Era Baru Grand Theft Auto
Ketika penyidik Sam Zahr melihat sebuah Rolls-Royce Dawn berwarna abu-abu, matanya yang terlatih langsung mengenali tanda-tanda khas kendaraan yang dicuri. Ini adalah salah satu dari puluhan mobil mewah yang tampaknya menghilang begitu saja, bagian dari gelombang pencurian mobil berteknologi tinggi yang terus berkembang yang mengubah cara aparat penegak hukum berpikir tentang keamanan kendaraan. Lamborghini, Bentley, dan Rolls-Royce yang hilang bukan hasil kerja pengendara yang oportunis. Mereka mewakili hasil dari perusahaan kriminal canggih yang menggunakan alat elektronik canggih untuk mengalahkan bahkan sistem anti-pencurian paling mahal di pasar.

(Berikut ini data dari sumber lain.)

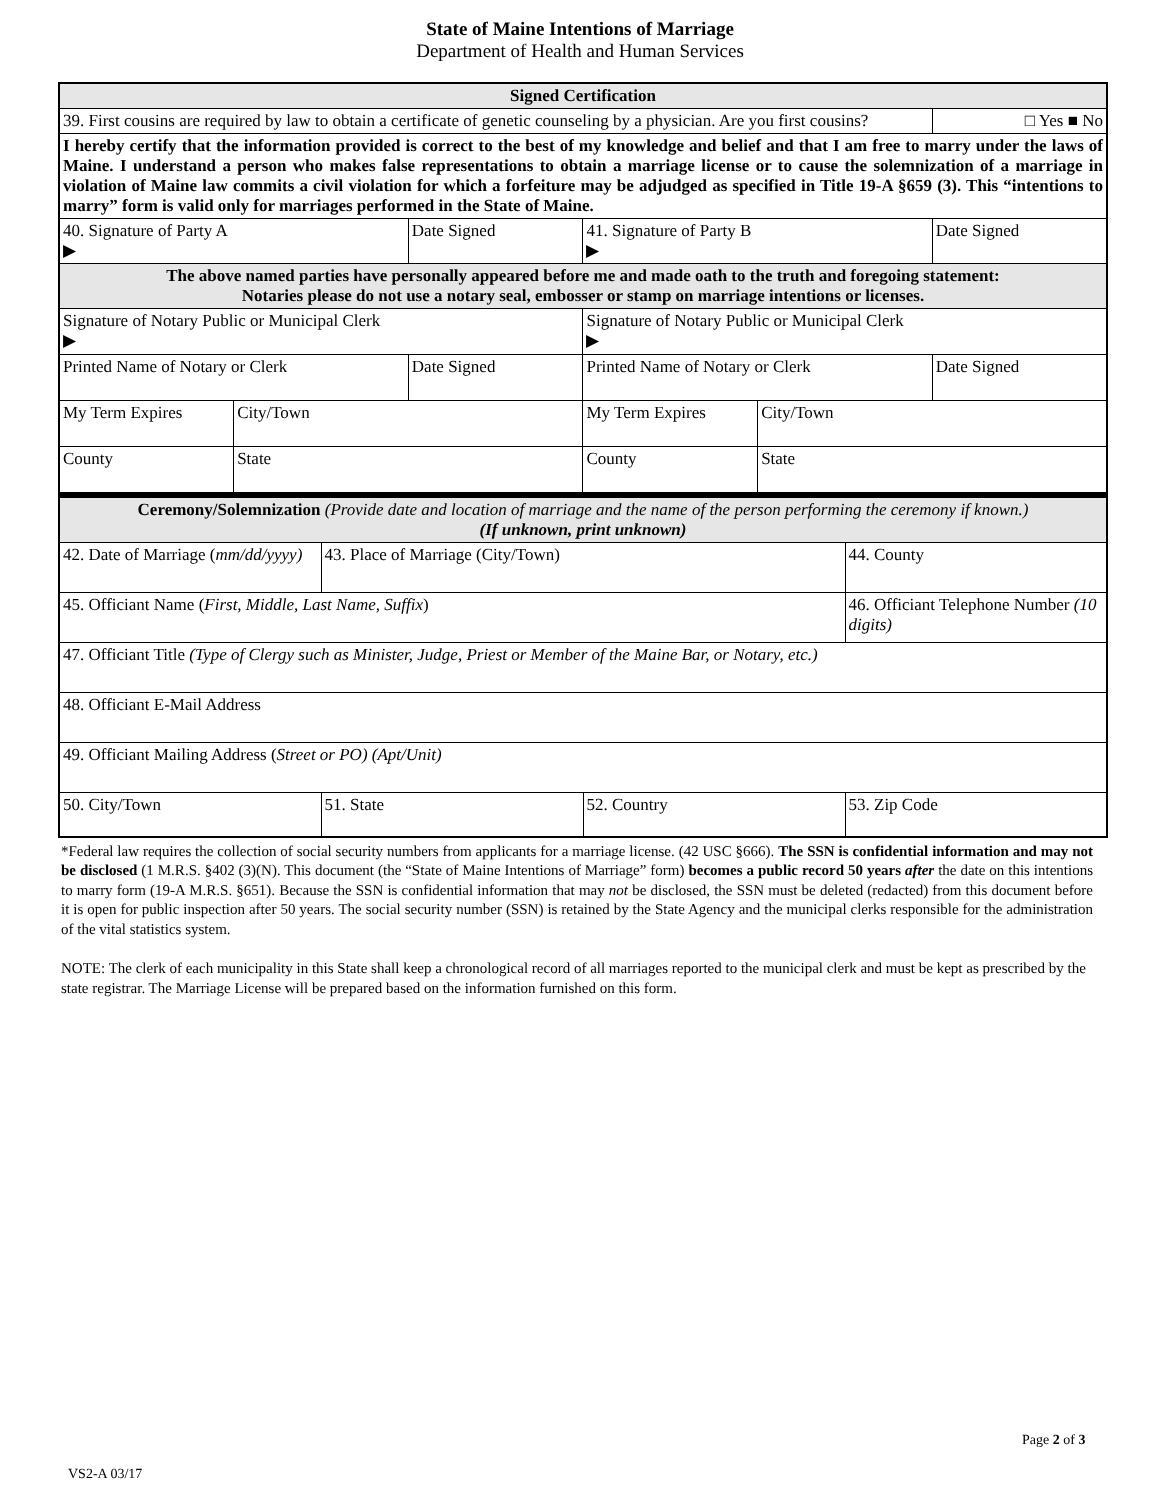State of Maine Intentions of Marriage
Department of Health and Human Services
| Signed Certification | | | | | |
| 39. First cousins are required by law to obtain a certificate of genetic counseling by a physician. Are you first cousins? | | | | | □ Yes ■ No |
| I hereby certify that the information provided is correct to the best of my knowledge and belief and that I am free to marry under the laws of Maine. I understand a person who makes false representations to obtain a marriage license or to cause the solemnization of a marriage in violation of Maine law commits a civil violation for which a forfeiture may be adjudged as specified in Title 19-A §659 (3). This “intentions to marry” form is valid only for marriages performed in the State of Maine. | | | | | |
| 40. Signature of Party A ▶ | | Date Signed | 41. Signature of Party B ▶ | | Date Signed |
| The above named parties have personally appeared before me and made oath to the truth and foregoing statement: Notaries please do not use a notary seal, embosser or stamp on marriage intentions or licenses. | | | | | |
| Signature of Notary Public or Municipal Clerk ▶ | | | Signature of Notary Public or Municipal Clerk ▶ | | |
| Printed Name of Notary or Clerk | | Date Signed | Printed Name of Notary or Clerk | | Date Signed |
| My Term Expires | City/Town | | My Term Expires | City/Town | |
| County | State | | County | State | |
| Ceremony/Solemnization (Provide date and location of marriage and the name of the person performing the ceremony if known.) (If unknown, print unknown) | | | |
| 42. Date of Marriage ( mm/dd/yyyy) | 43. Place of Marriage (City/Town) | | 44. County |
| 45. Officiant Name ( First, Middle, Last Name, Suffix ) | | | 46. Officiant Telephone Number (10 digits) |
| 47. Officiant Title (Type of Clergy such as Minister, Judge, Priest or Member of the Maine Bar, or Notary, etc.) | | | |
| 48. Officiant E-Mail Address | | | |
| 49. Officiant Mailing Address ( Street or PO) (Apt/Unit) | | | |
| 50. City/Town | 51. State | 52. Country | 53. Zip Code |
*Federal law requires the collection of social security numbers from applicants for a marriage license. (42 USC §666). The SSN is confidential information and may not be disclosed (1 M.R.S. §402 (3)(N). This document (the “State of Maine Intentions of Marriage” form) becomes a public record 50 years after the date on this intentions to marry form (19-A M.R.S. §651). Because the SSN is confidential information that may not be disclosed, the SSN must be deleted (redacted) from this document before it is open for public inspection after 50 years. The social security number (SSN) is retained by the State Agency and the municipal clerks responsible for the administration of the vital statistics system.
NOTE: The clerk of each municipality in this State shall keep a chronological record of all marriages reported to the municipal clerk and must be kept as prescribed by the state registrar. The Marriage License will be prepared based on the information furnished on this form.
Page 2 of 3
VS2-A 03/17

Skala masalah telah meningkat tajam dalam beberapa tahun terakhir. Menurut National Insurance Crime Bureau, pencurian kendaraan mewah melonjak dengan persentase dua digit setiap tahunnya, dengan kerugian mencapai miliaran dolar. Mobil yang ditargetkan tidak dipilih secara acak. Pencuri secara khusus mencari model senilai enam dan tujuh angka, kendaraan yang dapat dengan cepat diekspor atau dibongkar untuk onderdil yang secara individual memiliki harga premium di pasar gelap.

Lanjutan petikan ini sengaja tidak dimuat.